**INPUT RECORDS**
-=-=-=-=-

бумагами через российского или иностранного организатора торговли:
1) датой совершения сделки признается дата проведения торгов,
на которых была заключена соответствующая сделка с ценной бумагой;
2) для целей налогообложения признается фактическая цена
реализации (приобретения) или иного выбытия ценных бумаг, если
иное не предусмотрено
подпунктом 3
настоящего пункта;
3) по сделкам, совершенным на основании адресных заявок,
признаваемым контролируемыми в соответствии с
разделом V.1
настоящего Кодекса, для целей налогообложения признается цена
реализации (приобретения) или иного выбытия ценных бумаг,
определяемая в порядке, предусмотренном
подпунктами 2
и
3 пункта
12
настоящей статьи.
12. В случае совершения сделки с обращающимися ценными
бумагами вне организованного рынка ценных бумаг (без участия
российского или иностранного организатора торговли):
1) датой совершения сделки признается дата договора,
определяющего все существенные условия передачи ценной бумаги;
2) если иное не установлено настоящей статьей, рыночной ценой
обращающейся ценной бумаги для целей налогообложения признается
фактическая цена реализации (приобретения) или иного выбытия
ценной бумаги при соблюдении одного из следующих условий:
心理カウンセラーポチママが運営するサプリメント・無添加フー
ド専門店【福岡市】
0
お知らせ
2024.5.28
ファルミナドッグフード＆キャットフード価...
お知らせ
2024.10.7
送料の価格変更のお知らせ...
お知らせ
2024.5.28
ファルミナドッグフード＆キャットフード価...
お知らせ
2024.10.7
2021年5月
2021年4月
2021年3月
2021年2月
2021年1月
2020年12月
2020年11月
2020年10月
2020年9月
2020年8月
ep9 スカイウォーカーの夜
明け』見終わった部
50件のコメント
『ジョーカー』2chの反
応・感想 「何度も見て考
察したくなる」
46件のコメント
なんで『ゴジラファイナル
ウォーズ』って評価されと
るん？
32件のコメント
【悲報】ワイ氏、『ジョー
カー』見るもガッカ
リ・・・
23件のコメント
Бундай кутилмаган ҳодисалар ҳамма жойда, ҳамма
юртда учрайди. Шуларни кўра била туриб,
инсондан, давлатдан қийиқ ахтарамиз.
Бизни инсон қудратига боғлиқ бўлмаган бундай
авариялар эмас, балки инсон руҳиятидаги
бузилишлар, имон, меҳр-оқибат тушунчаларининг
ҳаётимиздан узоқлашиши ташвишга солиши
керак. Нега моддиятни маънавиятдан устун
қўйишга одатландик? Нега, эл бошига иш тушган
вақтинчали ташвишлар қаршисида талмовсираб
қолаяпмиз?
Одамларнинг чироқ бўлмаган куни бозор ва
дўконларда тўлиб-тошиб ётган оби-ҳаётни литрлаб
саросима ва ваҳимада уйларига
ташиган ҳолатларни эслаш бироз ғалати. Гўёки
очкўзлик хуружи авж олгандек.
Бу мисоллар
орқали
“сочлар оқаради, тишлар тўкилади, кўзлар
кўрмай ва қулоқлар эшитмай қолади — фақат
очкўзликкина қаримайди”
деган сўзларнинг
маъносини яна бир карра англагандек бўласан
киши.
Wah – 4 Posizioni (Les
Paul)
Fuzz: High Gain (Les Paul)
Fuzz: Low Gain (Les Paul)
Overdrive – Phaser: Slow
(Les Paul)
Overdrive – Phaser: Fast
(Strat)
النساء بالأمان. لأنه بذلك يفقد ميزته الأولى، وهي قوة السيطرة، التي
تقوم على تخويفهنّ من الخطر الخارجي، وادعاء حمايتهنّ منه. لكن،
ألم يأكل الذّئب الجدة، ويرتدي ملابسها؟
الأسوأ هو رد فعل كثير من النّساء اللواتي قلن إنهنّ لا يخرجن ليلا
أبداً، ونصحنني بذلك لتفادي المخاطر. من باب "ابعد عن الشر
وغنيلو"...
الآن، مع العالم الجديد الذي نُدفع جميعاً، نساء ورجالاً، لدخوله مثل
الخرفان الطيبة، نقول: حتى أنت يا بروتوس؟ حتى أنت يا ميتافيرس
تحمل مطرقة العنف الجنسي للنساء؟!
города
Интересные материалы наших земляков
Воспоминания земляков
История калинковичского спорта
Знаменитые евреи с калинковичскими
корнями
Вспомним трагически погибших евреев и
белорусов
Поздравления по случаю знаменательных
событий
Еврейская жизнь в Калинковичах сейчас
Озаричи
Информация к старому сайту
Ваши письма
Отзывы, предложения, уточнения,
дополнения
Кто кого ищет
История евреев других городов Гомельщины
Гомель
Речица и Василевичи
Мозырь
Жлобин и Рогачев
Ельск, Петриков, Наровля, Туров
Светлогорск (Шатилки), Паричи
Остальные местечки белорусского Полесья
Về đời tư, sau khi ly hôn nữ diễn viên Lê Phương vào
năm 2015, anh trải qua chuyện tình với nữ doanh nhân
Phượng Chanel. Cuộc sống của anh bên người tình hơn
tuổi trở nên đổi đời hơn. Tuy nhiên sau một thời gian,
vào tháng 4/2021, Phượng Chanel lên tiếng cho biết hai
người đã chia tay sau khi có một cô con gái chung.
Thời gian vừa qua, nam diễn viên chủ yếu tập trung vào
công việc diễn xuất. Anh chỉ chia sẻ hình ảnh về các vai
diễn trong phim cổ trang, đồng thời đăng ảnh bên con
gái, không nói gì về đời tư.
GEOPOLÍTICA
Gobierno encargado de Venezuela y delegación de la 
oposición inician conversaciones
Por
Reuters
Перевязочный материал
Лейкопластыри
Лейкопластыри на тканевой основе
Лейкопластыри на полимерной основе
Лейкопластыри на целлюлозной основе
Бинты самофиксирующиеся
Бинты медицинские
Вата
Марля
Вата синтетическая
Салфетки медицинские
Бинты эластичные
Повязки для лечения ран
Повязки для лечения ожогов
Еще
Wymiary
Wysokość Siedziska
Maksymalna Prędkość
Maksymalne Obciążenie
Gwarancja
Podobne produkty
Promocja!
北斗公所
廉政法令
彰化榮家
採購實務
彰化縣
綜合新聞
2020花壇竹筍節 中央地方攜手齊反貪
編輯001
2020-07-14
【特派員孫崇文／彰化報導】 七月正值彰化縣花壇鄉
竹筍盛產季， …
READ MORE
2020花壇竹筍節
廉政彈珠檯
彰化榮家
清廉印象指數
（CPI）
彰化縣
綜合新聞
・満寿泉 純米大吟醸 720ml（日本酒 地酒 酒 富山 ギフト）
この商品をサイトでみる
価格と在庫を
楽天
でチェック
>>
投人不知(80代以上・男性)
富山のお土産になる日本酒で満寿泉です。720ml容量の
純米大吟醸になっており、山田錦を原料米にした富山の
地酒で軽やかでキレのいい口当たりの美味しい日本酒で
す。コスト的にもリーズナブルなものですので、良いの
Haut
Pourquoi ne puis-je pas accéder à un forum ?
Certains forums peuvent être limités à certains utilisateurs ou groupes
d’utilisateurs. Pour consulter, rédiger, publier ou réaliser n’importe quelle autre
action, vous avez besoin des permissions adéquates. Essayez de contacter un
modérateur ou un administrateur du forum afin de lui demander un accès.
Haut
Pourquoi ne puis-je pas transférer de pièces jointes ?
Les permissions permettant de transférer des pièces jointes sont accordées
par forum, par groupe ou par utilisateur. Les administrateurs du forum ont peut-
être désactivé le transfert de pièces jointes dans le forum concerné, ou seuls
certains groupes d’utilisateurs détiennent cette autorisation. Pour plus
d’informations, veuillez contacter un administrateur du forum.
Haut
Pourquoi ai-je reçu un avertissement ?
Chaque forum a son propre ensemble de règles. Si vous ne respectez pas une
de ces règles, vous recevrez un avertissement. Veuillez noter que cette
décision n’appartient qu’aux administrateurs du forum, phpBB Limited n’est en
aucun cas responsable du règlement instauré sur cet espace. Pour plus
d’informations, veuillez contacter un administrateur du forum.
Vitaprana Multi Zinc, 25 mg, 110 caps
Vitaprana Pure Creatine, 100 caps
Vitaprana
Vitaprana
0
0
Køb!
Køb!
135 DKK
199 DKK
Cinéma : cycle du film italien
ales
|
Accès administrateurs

-=-=-=-=-

Copy the records from their first line through the line containing "бумагами вне организованного", both ends included, and switch every "налогообложения" to "налогового учета" while leaving everything else the same.

**RESULT BELOW**
бумагами через российского или иностранного организатора торговли:
1) датой совершения сделки признается дата проведения торгов,
на которых была заключена соответствующая сделка с ценной бумагой;
2) для целей налогового учета признается фактическая цена
реализации (приобретения) или иного выбытия ценных бумаг, если
иное не предусмотрено
подпунктом 3
настоящего пункта;
3) по сделкам, совершенным на основании адресных заявок,
признаваемым контролируемыми в соответствии с
разделом V.1
настоящего Кодекса, для целей налогового учета признается цена
реализации (приобретения) или иного выбытия ценных бумаг,
определяемая в порядке, предусмотренном
подпунктами 2
и
3 пункта
12
настоящей статьи.
12. В случае совершения сделки с обращающимися ценными
бумагами вне организованного рынка ценных бумаг (без участия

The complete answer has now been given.